### PROBLEM TO WORK ON
Whenever a line in the records below contains "desejado", pick it out.

RECORDS START

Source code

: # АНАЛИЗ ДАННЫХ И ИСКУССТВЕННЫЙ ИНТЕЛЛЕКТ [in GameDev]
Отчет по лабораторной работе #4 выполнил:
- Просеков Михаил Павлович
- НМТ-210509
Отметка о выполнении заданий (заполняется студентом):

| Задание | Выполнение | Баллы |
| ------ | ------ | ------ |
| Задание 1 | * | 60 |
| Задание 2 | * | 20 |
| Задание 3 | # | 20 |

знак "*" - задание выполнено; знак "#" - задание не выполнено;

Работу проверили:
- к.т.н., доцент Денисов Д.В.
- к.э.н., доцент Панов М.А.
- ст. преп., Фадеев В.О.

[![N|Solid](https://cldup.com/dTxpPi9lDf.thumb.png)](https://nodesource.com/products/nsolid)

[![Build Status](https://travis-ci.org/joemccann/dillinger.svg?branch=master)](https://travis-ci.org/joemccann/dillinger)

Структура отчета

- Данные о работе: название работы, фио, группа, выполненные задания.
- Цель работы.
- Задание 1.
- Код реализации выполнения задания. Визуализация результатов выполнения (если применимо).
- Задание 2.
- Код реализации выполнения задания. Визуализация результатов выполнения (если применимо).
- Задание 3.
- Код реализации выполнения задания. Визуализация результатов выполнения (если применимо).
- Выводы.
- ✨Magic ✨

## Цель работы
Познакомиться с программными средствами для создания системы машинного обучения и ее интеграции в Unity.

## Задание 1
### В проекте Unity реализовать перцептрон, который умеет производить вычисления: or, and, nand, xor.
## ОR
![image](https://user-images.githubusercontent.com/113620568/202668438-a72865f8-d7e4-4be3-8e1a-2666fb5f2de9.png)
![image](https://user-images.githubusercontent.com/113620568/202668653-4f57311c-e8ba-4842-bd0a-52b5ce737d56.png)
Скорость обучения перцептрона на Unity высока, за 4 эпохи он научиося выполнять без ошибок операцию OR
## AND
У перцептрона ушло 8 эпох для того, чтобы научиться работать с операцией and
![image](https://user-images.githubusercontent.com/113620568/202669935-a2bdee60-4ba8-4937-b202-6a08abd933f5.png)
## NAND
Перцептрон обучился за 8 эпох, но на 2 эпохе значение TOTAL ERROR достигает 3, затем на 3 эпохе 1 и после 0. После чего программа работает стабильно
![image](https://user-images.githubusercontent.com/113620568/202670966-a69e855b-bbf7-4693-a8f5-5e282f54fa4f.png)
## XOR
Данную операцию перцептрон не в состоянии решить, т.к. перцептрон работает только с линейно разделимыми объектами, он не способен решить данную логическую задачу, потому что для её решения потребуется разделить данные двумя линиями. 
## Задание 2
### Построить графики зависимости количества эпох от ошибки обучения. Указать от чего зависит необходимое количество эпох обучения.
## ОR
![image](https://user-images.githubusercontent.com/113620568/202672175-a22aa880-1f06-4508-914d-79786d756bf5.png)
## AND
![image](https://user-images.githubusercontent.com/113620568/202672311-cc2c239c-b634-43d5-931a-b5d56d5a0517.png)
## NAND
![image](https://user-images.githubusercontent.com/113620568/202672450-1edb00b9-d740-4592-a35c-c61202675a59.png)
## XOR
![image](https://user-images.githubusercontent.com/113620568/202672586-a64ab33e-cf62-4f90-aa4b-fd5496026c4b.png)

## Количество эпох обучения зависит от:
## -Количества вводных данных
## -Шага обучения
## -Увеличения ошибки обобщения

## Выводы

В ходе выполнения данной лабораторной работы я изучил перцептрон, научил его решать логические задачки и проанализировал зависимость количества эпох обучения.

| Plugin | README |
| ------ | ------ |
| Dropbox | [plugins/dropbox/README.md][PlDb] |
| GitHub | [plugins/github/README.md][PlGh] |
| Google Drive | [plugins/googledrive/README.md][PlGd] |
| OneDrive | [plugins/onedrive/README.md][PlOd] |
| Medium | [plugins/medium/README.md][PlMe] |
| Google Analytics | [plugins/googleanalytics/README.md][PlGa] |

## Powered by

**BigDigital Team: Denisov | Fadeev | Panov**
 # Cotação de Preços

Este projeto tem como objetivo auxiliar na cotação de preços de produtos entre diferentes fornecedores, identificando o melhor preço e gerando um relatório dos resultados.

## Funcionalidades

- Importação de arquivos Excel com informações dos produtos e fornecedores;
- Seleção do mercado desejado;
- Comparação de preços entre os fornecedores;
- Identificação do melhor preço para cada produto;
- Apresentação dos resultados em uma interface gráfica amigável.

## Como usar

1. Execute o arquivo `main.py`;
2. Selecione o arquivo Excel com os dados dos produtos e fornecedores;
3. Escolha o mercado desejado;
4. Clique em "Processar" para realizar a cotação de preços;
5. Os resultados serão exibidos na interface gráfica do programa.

RECORDS END

### RESPONSE TO THIS TASK
- Seleção do mercado desejado;
3. Escolha o mercado desejado;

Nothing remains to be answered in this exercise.